----- SUPPLIED DATA -----

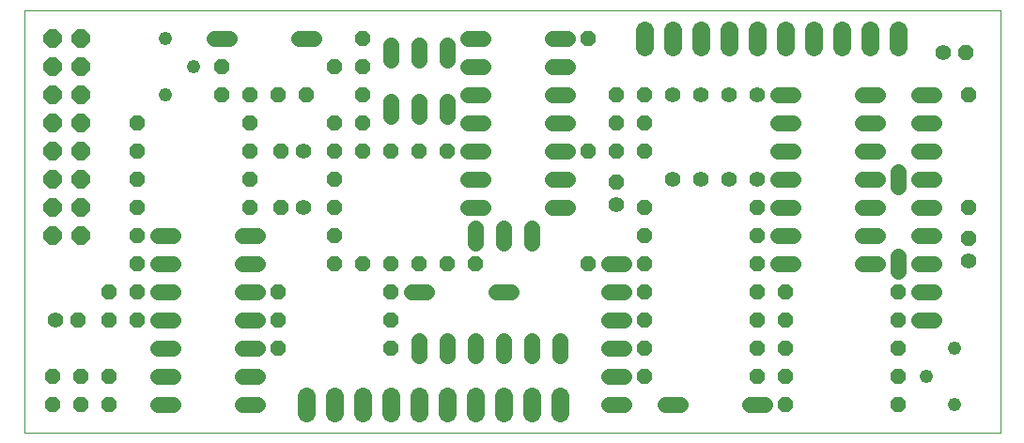
<source format=gbs>
G75*
%MOIN*%
%OFA0B0*%
%FSLAX25Y25*%
%IPPOS*%
%LPD*%
%AMOC8*
5,1,8,0,0,1.08239X$1,22.5*
%
%ADD10C,0.00000*%
%ADD11OC8,0.05600*%
%ADD12C,0.05600*%
%ADD13C,0.05600*%
%ADD14OC8,0.06400*%
%ADD15C,0.06400*%
%ADD16C,0.04800*%
D10*
X0001000Y0003500D02*
X0001000Y0153461D01*
X0347201Y0153461D01*
X0347201Y0003500D01*
X0001000Y0003500D01*
D11*
X0011000Y0013500D03*
X0021000Y0013500D03*
X0031000Y0013500D03*
X0031000Y0023500D03*
X0021000Y0023500D03*
X0011000Y0023500D03*
X0020000Y0043500D03*
X0031000Y0043500D03*
X0041000Y0043500D03*
X0041000Y0053500D03*
X0031000Y0053500D03*
X0041000Y0063500D03*
X0041000Y0073500D03*
X0041000Y0083500D03*
X0041000Y0093500D03*
X0041000Y0103500D03*
X0041000Y0113500D03*
X0071000Y0123500D03*
X0081000Y0123500D03*
X0091000Y0123500D03*
X0101000Y0123500D03*
X0121000Y0123500D03*
X0121000Y0113500D03*
X0111000Y0113500D03*
X0111000Y0103500D03*
X0121000Y0103500D03*
X0131000Y0103500D03*
X0141000Y0103500D03*
X0151000Y0103500D03*
X0111000Y0093500D03*
X0111000Y0083500D03*
X0092000Y0083500D03*
X0081000Y0083500D03*
X0081000Y0093500D03*
X0081000Y0103500D03*
X0092000Y0103500D03*
X0081000Y0113500D03*
X0071000Y0133500D03*
X0111000Y0133500D03*
X0121000Y0133500D03*
X0121000Y0143500D03*
X0201000Y0143500D03*
X0211000Y0123500D03*
X0221000Y0123500D03*
X0221000Y0113500D03*
X0211000Y0113500D03*
X0211000Y0103500D03*
X0201000Y0103500D03*
X0221000Y0103500D03*
X0211000Y0092500D03*
X0221000Y0083500D03*
X0221000Y0073500D03*
X0221000Y0063500D03*
X0221000Y0053500D03*
X0201000Y0063500D03*
X0161000Y0063500D03*
X0151000Y0063500D03*
X0141000Y0063500D03*
X0131000Y0063500D03*
X0121000Y0063500D03*
X0111000Y0063500D03*
X0111000Y0073500D03*
X0091000Y0053500D03*
X0091000Y0043500D03*
X0091000Y0033500D03*
X0131000Y0033500D03*
X0131000Y0043500D03*
X0131000Y0053500D03*
X0221000Y0043500D03*
X0221000Y0033500D03*
X0221000Y0023500D03*
X0261000Y0023500D03*
X0271000Y0023500D03*
X0271000Y0013500D03*
X0311000Y0013500D03*
X0311000Y0023500D03*
X0311000Y0033500D03*
X0311000Y0043500D03*
X0311000Y0053500D03*
X0271000Y0053500D03*
X0261000Y0053500D03*
X0261000Y0063500D03*
X0261000Y0073500D03*
X0261000Y0083500D03*
X0336000Y0083500D03*
X0336000Y0072500D03*
X0271000Y0043500D03*
X0261000Y0043500D03*
X0261000Y0033500D03*
X0271000Y0033500D03*
X0336000Y0123500D03*
X0335000Y0138500D03*
D12*
X0327000Y0138500D03*
X0261000Y0123500D03*
X0251000Y0123500D03*
X0241000Y0123500D03*
X0231000Y0123500D03*
X0231000Y0093500D03*
X0241000Y0093500D03*
X0251000Y0093500D03*
X0261000Y0093500D03*
X0211000Y0084500D03*
X0100000Y0083500D03*
X0100000Y0103500D03*
X0012000Y0043500D03*
X0336000Y0064500D03*
D13*
X0323600Y0063500D02*
X0318400Y0063500D01*
X0311000Y0066100D02*
X0311000Y0060900D01*
X0303600Y0063500D02*
X0298400Y0063500D01*
X0298400Y0073500D02*
X0303600Y0073500D01*
X0318400Y0073500D02*
X0323600Y0073500D01*
X0323600Y0083500D02*
X0318400Y0083500D01*
X0311000Y0090900D02*
X0311000Y0096100D01*
X0303600Y0093500D02*
X0298400Y0093500D01*
X0298400Y0083500D02*
X0303600Y0083500D01*
X0318400Y0093500D02*
X0323600Y0093500D01*
X0323600Y0103500D02*
X0318400Y0103500D01*
X0303600Y0103500D02*
X0298400Y0103500D01*
X0273600Y0103500D02*
X0268400Y0103500D01*
X0268400Y0093500D02*
X0273600Y0093500D01*
X0273600Y0083500D02*
X0268400Y0083500D01*
X0268400Y0073500D02*
X0273600Y0073500D01*
X0273600Y0063500D02*
X0268400Y0063500D01*
X0318400Y0053500D02*
X0323600Y0053500D01*
X0323600Y0043500D02*
X0318400Y0043500D01*
X0263600Y0013500D02*
X0258400Y0013500D01*
X0233600Y0013500D02*
X0228400Y0013500D01*
X0213600Y0013500D02*
X0208400Y0013500D01*
X0208400Y0023500D02*
X0213600Y0023500D01*
X0191000Y0030900D02*
X0191000Y0036100D01*
X0181000Y0036100D02*
X0181000Y0030900D01*
X0171000Y0030900D02*
X0171000Y0036100D01*
X0161000Y0036100D02*
X0161000Y0030900D01*
X0151000Y0030900D02*
X0151000Y0036100D01*
X0141000Y0036100D02*
X0141000Y0030900D01*
X0143600Y0053500D02*
X0138400Y0053500D01*
X0168400Y0053500D02*
X0173600Y0053500D01*
X0208400Y0053500D02*
X0213600Y0053500D01*
X0213600Y0063500D02*
X0208400Y0063500D01*
X0181000Y0070900D02*
X0181000Y0076100D01*
X0171000Y0076100D02*
X0171000Y0070900D01*
X0161000Y0070900D02*
X0161000Y0076100D01*
X0163600Y0083500D02*
X0158400Y0083500D01*
X0158400Y0093500D02*
X0163600Y0093500D01*
X0163600Y0103500D02*
X0158400Y0103500D01*
X0158400Y0113500D02*
X0163600Y0113500D01*
X0151000Y0115900D02*
X0151000Y0121100D01*
X0141000Y0121100D02*
X0141000Y0115900D01*
X0131000Y0115900D02*
X0131000Y0121100D01*
X0158400Y0123500D02*
X0163600Y0123500D01*
X0163600Y0133500D02*
X0158400Y0133500D01*
X0151000Y0135900D02*
X0151000Y0141100D01*
X0141000Y0141100D02*
X0141000Y0135900D01*
X0131000Y0135900D02*
X0131000Y0141100D01*
X0103600Y0143500D02*
X0098400Y0143500D01*
X0073600Y0143500D02*
X0068400Y0143500D01*
X0158400Y0143500D02*
X0163600Y0143500D01*
X0188400Y0143500D02*
X0193600Y0143500D01*
X0193600Y0133500D02*
X0188400Y0133500D01*
X0188400Y0123500D02*
X0193600Y0123500D01*
X0193600Y0113500D02*
X0188400Y0113500D01*
X0188400Y0103500D02*
X0193600Y0103500D01*
X0193600Y0093500D02*
X0188400Y0093500D01*
X0188400Y0083500D02*
X0193600Y0083500D01*
X0268400Y0113500D02*
X0273600Y0113500D01*
X0273600Y0123500D02*
X0268400Y0123500D01*
X0298400Y0123500D02*
X0303600Y0123500D01*
X0318400Y0123500D02*
X0323600Y0123500D01*
X0323600Y0113500D02*
X0318400Y0113500D01*
X0303600Y0113500D02*
X0298400Y0113500D01*
X0213600Y0043500D02*
X0208400Y0043500D01*
X0208400Y0033500D02*
X0213600Y0033500D01*
X0083600Y0033500D02*
X0078400Y0033500D01*
X0078400Y0043500D02*
X0083600Y0043500D01*
X0083600Y0053500D02*
X0078400Y0053500D01*
X0078400Y0063500D02*
X0083600Y0063500D01*
X0083600Y0073500D02*
X0078400Y0073500D01*
X0053600Y0073500D02*
X0048400Y0073500D01*
X0048400Y0063500D02*
X0053600Y0063500D01*
X0053600Y0053500D02*
X0048400Y0053500D01*
X0048400Y0043500D02*
X0053600Y0043500D01*
X0053600Y0033500D02*
X0048400Y0033500D01*
X0048400Y0023500D02*
X0053600Y0023500D01*
X0053600Y0013500D02*
X0048400Y0013500D01*
X0078400Y0013500D02*
X0083600Y0013500D01*
X0083600Y0023500D02*
X0078400Y0023500D01*
D14*
X0021000Y0073500D03*
X0011000Y0073500D03*
X0011000Y0083500D03*
X0021000Y0083500D03*
X0021000Y0093500D03*
X0011000Y0093500D03*
X0011000Y0103500D03*
X0021000Y0103500D03*
X0021000Y0113500D03*
X0011000Y0113500D03*
X0011000Y0123500D03*
X0021000Y0123500D03*
X0021000Y0133500D03*
X0011000Y0133500D03*
X0011000Y0143500D03*
X0021000Y0143500D03*
D15*
X0221000Y0140500D02*
X0221000Y0146500D01*
X0231000Y0146500D02*
X0231000Y0140500D01*
X0241000Y0140500D02*
X0241000Y0146500D01*
X0251000Y0146500D02*
X0251000Y0140500D01*
X0261000Y0140500D02*
X0261000Y0146500D01*
X0271000Y0146500D02*
X0271000Y0140500D01*
X0281000Y0140500D02*
X0281000Y0146500D01*
X0291000Y0146500D02*
X0291000Y0140500D01*
X0301000Y0140500D02*
X0301000Y0146500D01*
X0311000Y0146500D02*
X0311000Y0140500D01*
X0191000Y0016500D02*
X0191000Y0010500D01*
X0181000Y0010500D02*
X0181000Y0016500D01*
X0171000Y0016500D02*
X0171000Y0010500D01*
X0161000Y0010500D02*
X0161000Y0016500D01*
X0151000Y0016500D02*
X0151000Y0010500D01*
X0141000Y0010500D02*
X0141000Y0016500D01*
X0131000Y0016500D02*
X0131000Y0010500D01*
X0121000Y0010500D02*
X0121000Y0016500D01*
X0111000Y0016500D02*
X0111000Y0010500D01*
X0101000Y0010500D02*
X0101000Y0016500D01*
D16*
X0321000Y0023500D03*
X0331000Y0013500D03*
X0331000Y0033500D03*
X0061000Y0133500D03*
X0051000Y0143500D03*
X0051000Y0123500D03*
M02*

</source>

-----

WHAT YOU SHOULD DO: Your task for the entries above: copy exactly the span starting with the line with "X0251000Y0146500D02*" and going on through the line with "X0331000Y0013500D03*", both lines included, and nothing else.

WORKED SOLUTION:
X0251000Y0146500D02*
X0251000Y0140500D01*
X0261000Y0140500D02*
X0261000Y0146500D01*
X0271000Y0146500D02*
X0271000Y0140500D01*
X0281000Y0140500D02*
X0281000Y0146500D01*
X0291000Y0146500D02*
X0291000Y0140500D01*
X0301000Y0140500D02*
X0301000Y0146500D01*
X0311000Y0146500D02*
X0311000Y0140500D01*
X0191000Y0016500D02*
X0191000Y0010500D01*
X0181000Y0010500D02*
X0181000Y0016500D01*
X0171000Y0016500D02*
X0171000Y0010500D01*
X0161000Y0010500D02*
X0161000Y0016500D01*
X0151000Y0016500D02*
X0151000Y0010500D01*
X0141000Y0010500D02*
X0141000Y0016500D01*
X0131000Y0016500D02*
X0131000Y0010500D01*
X0121000Y0010500D02*
X0121000Y0016500D01*
X0111000Y0016500D02*
X0111000Y0010500D01*
X0101000Y0010500D02*
X0101000Y0016500D01*
D16*
X0321000Y0023500D03*
X0331000Y0013500D03*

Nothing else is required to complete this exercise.